Hey folks, for today's post, I thought I'd change tack a little and put up some pics of my Kingdom of Britannia fleet for Dystopian Wars. Dystopian Wars is a relatively new game on the market, from UK developer, Spartan Games. It's set in the late 1800s but in a slightly altered reality. A technological discovery in Antarctica lead to the major world nations developing huge war machines, rather than use the tech for the greater good.
Dystopian Wars got popular in a hurry, possibly unexpectedly so, and models and books were at somewhat of a premium a little while back. Unusually for me, rather than read the rules first and get an idea of where I'd go with it, I figured I'd be patriotic and throw my lot in with the Kingdom of Britannia. The Prussians and Blazing Sun were already popular and I didn't like the American boats too much, so the KOB seemed like the best bet.

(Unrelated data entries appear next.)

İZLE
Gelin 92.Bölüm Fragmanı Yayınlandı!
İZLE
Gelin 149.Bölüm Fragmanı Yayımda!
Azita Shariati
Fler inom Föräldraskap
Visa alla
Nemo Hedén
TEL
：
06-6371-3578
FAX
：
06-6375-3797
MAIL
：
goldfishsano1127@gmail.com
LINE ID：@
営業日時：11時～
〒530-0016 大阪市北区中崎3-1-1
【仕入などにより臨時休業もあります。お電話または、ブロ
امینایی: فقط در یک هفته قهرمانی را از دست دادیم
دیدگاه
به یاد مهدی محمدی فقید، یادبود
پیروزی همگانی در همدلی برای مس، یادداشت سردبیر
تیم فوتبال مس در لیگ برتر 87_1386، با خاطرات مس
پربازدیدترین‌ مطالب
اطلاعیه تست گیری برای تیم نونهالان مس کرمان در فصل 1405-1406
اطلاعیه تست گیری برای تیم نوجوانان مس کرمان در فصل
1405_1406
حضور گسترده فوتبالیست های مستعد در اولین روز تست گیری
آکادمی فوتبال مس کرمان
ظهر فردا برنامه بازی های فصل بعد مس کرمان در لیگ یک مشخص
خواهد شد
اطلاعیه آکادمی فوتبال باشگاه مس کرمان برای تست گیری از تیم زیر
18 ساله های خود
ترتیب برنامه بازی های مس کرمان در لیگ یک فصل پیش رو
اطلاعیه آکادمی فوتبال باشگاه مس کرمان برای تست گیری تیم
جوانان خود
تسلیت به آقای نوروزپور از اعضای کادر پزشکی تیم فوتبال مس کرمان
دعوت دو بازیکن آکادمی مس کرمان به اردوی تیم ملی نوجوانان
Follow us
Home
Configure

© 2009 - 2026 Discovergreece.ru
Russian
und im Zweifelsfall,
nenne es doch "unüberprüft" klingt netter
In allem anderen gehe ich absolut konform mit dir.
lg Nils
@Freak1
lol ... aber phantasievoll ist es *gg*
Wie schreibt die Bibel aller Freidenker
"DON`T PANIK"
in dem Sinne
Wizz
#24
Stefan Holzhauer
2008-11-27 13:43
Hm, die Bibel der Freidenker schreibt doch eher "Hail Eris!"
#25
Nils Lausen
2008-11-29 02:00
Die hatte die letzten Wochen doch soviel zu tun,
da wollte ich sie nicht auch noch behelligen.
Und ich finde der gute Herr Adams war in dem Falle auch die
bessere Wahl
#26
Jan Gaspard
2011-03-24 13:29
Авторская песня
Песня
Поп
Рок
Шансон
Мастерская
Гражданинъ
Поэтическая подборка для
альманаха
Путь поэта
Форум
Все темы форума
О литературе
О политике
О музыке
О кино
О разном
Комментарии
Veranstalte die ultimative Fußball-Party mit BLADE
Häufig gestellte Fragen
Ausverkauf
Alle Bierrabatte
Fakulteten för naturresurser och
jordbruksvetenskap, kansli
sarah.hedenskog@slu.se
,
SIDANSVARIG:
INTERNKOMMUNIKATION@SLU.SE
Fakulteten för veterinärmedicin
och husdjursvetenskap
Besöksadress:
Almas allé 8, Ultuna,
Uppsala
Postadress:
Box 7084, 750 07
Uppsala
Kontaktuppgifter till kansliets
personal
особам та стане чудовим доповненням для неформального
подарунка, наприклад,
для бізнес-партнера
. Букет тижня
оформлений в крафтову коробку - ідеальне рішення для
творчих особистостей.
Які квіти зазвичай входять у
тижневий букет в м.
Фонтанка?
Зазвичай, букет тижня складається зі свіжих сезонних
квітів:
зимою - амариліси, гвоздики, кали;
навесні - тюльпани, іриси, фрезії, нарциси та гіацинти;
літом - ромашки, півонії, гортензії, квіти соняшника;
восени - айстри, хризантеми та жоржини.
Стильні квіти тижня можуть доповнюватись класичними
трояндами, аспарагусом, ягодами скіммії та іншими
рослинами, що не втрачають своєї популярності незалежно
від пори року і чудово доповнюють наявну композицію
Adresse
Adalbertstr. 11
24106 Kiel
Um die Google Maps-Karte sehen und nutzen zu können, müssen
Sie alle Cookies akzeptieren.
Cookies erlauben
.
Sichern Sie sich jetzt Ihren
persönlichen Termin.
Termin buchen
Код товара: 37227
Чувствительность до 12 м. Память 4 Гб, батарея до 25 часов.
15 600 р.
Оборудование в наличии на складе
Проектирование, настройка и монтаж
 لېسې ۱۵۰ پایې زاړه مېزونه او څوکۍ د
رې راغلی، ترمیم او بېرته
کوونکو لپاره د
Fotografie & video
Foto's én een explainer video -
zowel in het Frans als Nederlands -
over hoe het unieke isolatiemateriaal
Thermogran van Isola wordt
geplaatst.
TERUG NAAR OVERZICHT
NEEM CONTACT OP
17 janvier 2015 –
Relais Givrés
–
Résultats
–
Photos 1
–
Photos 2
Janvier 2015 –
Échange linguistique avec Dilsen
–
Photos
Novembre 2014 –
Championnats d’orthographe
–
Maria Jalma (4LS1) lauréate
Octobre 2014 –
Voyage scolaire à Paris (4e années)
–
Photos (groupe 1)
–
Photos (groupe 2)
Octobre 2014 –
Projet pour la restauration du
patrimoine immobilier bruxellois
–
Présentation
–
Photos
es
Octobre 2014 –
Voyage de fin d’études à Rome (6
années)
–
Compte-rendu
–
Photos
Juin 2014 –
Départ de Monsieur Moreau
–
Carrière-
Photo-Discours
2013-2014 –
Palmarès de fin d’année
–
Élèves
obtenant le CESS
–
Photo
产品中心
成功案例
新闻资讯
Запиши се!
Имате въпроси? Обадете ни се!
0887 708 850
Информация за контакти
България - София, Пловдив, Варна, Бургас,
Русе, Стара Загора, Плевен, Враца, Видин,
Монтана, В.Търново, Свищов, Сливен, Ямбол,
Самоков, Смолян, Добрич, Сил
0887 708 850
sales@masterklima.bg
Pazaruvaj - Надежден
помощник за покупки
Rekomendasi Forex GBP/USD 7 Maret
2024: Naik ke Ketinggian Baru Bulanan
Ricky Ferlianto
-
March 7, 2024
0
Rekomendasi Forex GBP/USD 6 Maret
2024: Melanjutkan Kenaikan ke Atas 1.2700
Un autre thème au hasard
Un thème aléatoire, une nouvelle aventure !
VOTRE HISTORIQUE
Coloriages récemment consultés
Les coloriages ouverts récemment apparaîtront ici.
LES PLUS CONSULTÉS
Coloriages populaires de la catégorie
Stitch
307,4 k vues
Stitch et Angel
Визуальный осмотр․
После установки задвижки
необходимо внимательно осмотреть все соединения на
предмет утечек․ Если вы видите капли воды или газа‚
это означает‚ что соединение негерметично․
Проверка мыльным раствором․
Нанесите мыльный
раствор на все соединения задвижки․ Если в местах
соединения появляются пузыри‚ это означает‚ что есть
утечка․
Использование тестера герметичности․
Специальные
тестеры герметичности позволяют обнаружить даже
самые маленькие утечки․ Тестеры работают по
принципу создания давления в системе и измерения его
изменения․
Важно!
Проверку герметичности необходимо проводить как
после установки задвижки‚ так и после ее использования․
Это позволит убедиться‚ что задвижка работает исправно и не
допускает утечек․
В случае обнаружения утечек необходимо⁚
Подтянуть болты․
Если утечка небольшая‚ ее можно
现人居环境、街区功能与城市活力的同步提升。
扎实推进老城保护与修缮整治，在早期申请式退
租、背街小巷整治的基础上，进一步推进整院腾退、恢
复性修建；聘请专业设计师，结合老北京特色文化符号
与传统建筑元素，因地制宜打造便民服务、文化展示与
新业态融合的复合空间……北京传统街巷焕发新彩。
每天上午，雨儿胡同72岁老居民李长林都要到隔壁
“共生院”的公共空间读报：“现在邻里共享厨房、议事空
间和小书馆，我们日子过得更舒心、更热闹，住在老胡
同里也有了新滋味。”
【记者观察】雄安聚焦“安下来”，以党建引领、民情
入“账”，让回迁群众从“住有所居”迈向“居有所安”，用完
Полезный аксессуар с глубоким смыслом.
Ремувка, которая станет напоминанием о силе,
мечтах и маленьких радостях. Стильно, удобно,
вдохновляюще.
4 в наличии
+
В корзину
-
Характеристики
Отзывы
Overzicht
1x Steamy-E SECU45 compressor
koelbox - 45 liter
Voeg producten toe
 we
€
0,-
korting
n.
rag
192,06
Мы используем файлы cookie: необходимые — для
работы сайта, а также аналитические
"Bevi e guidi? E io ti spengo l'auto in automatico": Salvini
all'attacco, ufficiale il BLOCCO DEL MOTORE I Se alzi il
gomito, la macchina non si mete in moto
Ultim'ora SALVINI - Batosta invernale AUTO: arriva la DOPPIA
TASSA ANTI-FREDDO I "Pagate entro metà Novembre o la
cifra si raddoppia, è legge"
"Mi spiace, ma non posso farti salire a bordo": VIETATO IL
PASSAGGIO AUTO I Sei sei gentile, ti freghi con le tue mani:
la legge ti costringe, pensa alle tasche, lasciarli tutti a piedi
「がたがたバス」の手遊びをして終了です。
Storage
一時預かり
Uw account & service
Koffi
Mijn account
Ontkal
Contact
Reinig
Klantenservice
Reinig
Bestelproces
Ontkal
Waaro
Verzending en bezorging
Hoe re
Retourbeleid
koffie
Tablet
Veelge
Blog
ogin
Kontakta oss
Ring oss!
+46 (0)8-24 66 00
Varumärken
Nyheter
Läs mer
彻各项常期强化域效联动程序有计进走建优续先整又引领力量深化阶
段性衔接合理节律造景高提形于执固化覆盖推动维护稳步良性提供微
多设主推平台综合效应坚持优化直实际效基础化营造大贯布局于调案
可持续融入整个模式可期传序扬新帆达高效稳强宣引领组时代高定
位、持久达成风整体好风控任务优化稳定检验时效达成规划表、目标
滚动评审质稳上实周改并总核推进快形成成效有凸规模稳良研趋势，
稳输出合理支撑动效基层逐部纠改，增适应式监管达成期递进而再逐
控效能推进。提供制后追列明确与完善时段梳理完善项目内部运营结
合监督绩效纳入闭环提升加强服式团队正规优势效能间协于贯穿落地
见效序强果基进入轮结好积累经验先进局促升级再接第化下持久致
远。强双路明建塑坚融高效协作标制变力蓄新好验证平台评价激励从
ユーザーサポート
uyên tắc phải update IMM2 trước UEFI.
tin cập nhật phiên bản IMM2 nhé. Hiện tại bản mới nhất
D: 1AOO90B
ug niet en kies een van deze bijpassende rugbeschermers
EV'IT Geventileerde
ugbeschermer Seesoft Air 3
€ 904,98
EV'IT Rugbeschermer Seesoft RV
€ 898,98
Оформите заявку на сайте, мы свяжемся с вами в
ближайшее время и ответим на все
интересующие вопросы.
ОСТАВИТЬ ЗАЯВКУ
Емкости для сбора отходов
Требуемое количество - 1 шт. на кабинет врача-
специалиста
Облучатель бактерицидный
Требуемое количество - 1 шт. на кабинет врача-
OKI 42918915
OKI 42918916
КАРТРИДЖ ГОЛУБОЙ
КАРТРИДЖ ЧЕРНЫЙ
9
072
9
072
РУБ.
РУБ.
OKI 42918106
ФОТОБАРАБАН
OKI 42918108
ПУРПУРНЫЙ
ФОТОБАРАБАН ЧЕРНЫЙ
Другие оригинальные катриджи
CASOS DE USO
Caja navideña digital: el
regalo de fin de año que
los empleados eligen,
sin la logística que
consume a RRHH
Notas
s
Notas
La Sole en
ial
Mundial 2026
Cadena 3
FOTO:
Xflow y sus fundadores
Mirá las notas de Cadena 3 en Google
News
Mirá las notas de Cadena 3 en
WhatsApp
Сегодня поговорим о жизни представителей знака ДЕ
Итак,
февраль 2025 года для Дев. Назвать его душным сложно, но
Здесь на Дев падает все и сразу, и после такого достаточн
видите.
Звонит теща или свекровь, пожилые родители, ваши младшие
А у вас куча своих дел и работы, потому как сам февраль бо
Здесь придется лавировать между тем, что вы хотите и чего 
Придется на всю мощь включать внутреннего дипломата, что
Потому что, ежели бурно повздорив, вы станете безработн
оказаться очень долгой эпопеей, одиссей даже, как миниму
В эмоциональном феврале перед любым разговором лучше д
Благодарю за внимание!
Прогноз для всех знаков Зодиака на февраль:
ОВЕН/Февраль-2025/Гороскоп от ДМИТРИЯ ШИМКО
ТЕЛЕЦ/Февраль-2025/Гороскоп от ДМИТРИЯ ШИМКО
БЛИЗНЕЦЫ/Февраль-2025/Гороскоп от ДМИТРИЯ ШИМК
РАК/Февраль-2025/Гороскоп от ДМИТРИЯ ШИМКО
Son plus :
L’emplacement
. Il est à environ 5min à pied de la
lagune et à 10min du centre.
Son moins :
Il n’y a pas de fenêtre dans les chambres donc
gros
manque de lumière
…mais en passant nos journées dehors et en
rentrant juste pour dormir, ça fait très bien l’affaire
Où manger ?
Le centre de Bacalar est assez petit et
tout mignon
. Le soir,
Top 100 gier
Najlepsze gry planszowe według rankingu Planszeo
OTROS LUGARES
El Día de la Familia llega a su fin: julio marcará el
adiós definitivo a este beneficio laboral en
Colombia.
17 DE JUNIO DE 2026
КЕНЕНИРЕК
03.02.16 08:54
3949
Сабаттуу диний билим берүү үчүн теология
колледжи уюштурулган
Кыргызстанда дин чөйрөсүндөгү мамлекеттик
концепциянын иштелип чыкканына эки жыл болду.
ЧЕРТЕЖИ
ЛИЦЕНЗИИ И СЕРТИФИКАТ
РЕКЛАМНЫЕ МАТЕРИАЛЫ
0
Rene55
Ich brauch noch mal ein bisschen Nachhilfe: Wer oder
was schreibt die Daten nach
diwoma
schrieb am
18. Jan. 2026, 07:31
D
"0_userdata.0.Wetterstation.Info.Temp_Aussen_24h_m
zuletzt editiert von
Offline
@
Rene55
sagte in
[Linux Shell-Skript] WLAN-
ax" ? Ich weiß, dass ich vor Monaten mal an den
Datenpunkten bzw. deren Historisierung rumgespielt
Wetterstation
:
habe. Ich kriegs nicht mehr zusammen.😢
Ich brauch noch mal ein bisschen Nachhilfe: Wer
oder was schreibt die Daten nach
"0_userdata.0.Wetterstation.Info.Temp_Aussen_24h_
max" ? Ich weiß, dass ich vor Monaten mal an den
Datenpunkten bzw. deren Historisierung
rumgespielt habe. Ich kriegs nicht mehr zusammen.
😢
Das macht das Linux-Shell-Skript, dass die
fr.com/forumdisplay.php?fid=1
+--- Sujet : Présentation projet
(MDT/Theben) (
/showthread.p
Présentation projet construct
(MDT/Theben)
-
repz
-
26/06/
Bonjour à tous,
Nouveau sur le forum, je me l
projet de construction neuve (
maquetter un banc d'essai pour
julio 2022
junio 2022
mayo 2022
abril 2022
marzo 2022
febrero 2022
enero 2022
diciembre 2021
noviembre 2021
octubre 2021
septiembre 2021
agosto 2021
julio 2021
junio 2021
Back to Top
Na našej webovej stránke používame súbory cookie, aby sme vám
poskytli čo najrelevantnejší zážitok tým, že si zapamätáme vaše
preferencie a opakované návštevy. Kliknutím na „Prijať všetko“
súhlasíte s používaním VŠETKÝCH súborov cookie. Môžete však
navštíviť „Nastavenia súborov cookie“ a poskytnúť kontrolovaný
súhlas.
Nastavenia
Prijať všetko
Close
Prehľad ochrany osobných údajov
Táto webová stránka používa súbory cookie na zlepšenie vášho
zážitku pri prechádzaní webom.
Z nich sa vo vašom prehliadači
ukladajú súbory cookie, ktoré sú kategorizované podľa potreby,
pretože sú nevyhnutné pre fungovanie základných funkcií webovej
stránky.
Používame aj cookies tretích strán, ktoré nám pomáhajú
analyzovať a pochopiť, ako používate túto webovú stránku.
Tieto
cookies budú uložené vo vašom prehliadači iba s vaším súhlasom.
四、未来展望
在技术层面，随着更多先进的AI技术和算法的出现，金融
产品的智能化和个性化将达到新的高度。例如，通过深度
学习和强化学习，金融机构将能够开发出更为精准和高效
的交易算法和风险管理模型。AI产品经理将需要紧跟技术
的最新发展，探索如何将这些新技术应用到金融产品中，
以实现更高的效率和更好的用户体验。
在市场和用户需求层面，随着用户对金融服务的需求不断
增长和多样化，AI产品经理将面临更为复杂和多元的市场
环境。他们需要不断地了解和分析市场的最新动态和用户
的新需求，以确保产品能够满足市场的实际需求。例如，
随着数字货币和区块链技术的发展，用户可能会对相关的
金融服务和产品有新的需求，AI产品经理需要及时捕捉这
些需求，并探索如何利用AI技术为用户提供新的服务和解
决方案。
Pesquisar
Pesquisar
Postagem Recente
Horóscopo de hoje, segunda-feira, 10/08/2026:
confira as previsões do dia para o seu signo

I picked up the starter fleet and set about painting them up. After a couple of games against John's Blazing Sun faction, I quickly added another battleship and hoped that running two battleships would psych out the opposition. However, the Dreadnought class ships were released shortly after, and my battleship team (above, with three cruisers) was quickly outclassed.
The other real issue was that the KOB ships need to be fairly precisely placed in order to capitalise on the weaponry on board and how it is positioned. Being under-gunned on a small table with lots of land features is a certain loss for the Brits.... if you play an 'out of the box' army, that is.
The answer came with another wave of reinforcements for the KOB in the submarines. These things come with a 'ram rating' so if there is a collision, then they're at a considerable advantage. I'm not a finesse guy at all; my gaming motto has always been 'roll the dice, don't think twice' and just throw it all in there. I was causing collisions with my other boats and fairing reasonably, but by taking models with a ram rating, it gives you the upper hand in these situations. Add to that, these things can surface, ram an opponent, then submerge again out of harms way, so a much better fit for my playing style.
Despite my initial determination not to run a dreadnought like everyone else, they're just too good and I took the plunge. They pack a massive punch anyways, but the ram rating sold it. So much so, that I bought a second, which is still awaiting paint. The smaller vessels in the pic are the Bastion Class Escorts which you can throw in front of the capital ships and take a hit. Unlike most of the other escorts available, the KOB boats don't have a primary weapon in addition to the anti-air defence systems, which is a minor grumble.
To add a further threat, I added to the number of bombers in the fleet. I've also customed the 'tiny flyer' tokens for another talking point. The standard tokens are single-piece resin castings, 20mm x 20mm with three planes molded on the top. My good mate Dan pointed out a couple of web pages where others had 'released' the planes from the bases and thought I'd give it a try. It's easy enough to do with a small multi-tool with a circular blade (remember to wear a mask!). The planes can then be re-mounted onto a Warhammer-Fantasy-sized base, using thin brass wire located in a small hole drilled on the underside of each aircraft. The square holes in the corners were cut to act as dice-docks, another idea from the interweb. Each is big enough to locate a 5mm dice in, so you can track each tokens fuel consumption without losing your dice in amongst all the other markers on the tabletop.
The current, revised list comprises of two dreadnoughts, each with escorts and a tiny flyer combat air patrol, the submarines and the bombers. And that's about it. As I'm running two dreads, I figured I needed a marker to denote which one is the flagship and I found this guy on the Hasslefree Miniatures Website. He does the job pretty nicely, and I've tied the figure in with the fleet by carrying the dark green livery through onto the base, along with the red, white and blue striping seen on the side of each ship.